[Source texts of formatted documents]

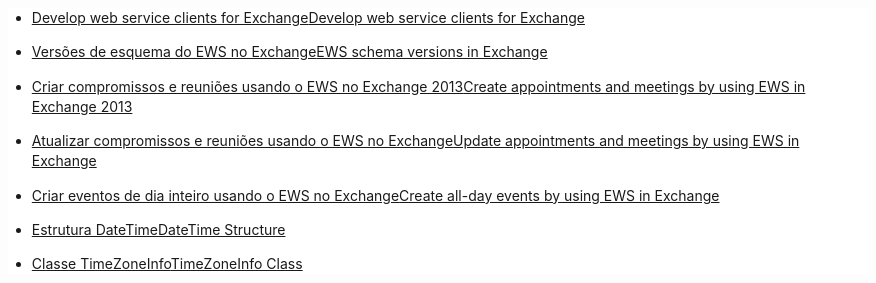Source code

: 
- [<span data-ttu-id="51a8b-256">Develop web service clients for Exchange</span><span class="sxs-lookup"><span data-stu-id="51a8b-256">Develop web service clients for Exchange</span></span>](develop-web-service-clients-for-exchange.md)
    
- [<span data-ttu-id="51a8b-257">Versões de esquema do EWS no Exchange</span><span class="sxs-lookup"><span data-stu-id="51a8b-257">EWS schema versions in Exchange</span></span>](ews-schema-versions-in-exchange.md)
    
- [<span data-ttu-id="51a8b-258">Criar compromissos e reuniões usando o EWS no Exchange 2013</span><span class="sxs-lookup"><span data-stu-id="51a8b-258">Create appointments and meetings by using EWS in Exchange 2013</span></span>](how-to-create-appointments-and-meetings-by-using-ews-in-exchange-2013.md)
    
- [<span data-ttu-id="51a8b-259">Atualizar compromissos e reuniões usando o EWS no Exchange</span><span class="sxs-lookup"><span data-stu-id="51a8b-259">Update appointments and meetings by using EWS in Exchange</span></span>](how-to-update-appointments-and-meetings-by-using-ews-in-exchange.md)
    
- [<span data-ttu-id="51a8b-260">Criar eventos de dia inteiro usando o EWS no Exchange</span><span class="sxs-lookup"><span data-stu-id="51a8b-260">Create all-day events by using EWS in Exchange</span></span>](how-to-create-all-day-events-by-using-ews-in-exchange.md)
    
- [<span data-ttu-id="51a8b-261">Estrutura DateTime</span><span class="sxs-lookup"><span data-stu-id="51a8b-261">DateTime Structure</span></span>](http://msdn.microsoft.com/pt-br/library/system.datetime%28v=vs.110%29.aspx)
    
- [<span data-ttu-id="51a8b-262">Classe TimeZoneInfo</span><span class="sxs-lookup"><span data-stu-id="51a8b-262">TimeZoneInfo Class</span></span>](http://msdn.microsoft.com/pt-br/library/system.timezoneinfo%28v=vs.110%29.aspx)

• _DESCRIPTION OF THE TASK_: Rewrite the material above with every "usando" replaced by "com", leaving everything else unchanged and omitting the pictures.

• _SOLUTION TO THIS PROBLEM_:
Source code

: 
- [<span data-ttu-id="51a8b-256">Develop web service clients for Exchange</span><span class="sxs-lookup"><span data-stu-id="51a8b-256">Develop web service clients for Exchange</span></span>](develop-web-service-clients-for-exchange.md)
    
- [<span data-ttu-id="51a8b-257">Versões de esquema do EWS no Exchange</span><span class="sxs-lookup"><span data-stu-id="51a8b-257">EWS schema versions in Exchange</span></span>](ews-schema-versions-in-exchange.md)
    
- [<span data-ttu-id="51a8b-258">Criar compromissos e reuniões com o EWS no Exchange 2013</span><span class="sxs-lookup"><span data-stu-id="51a8b-258">Create appointments and meetings by using EWS in Exchange 2013</span></span>](how-to-create-appointments-and-meetings-by-using-ews-in-exchange-2013.md)
    
- [<span data-ttu-id="51a8b-259">Atualizar compromissos e reuniões com o EWS no Exchange</span><span class="sxs-lookup"><span data-stu-id="51a8b-259">Update appointments and meetings by using EWS in Exchange</span></span>](how-to-update-appointments-and-meetings-by-using-ews-in-exchange.md)
    
- [<span data-ttu-id="51a8b-260">Criar eventos de dia inteiro com o EWS no Exchange</span><span class="sxs-lookup"><span data-stu-id="51a8b-260">Create all-day events by using EWS in Exchange</span></span>](how-to-create-all-day-events-by-using-ews-in-exchange.md)
    
- [<span data-ttu-id="51a8b-261">Estrutura DateTime</span><span class="sxs-lookup"><span data-stu-id="51a8b-261">DateTime Structure</span></span>](http://msdn.microsoft.com/pt-br/library/system.datetime%28v=vs.110%29.aspx)
    
- [<span data-ttu-id="51a8b-262">Classe TimeZoneInfo</span><span class="sxs-lookup"><span data-stu-id="51a8b-262">TimeZoneInfo Class</span></span>](http://msdn.microsoft.com/pt-br/library/system.timezoneinfo%28v=vs.110%29.aspx)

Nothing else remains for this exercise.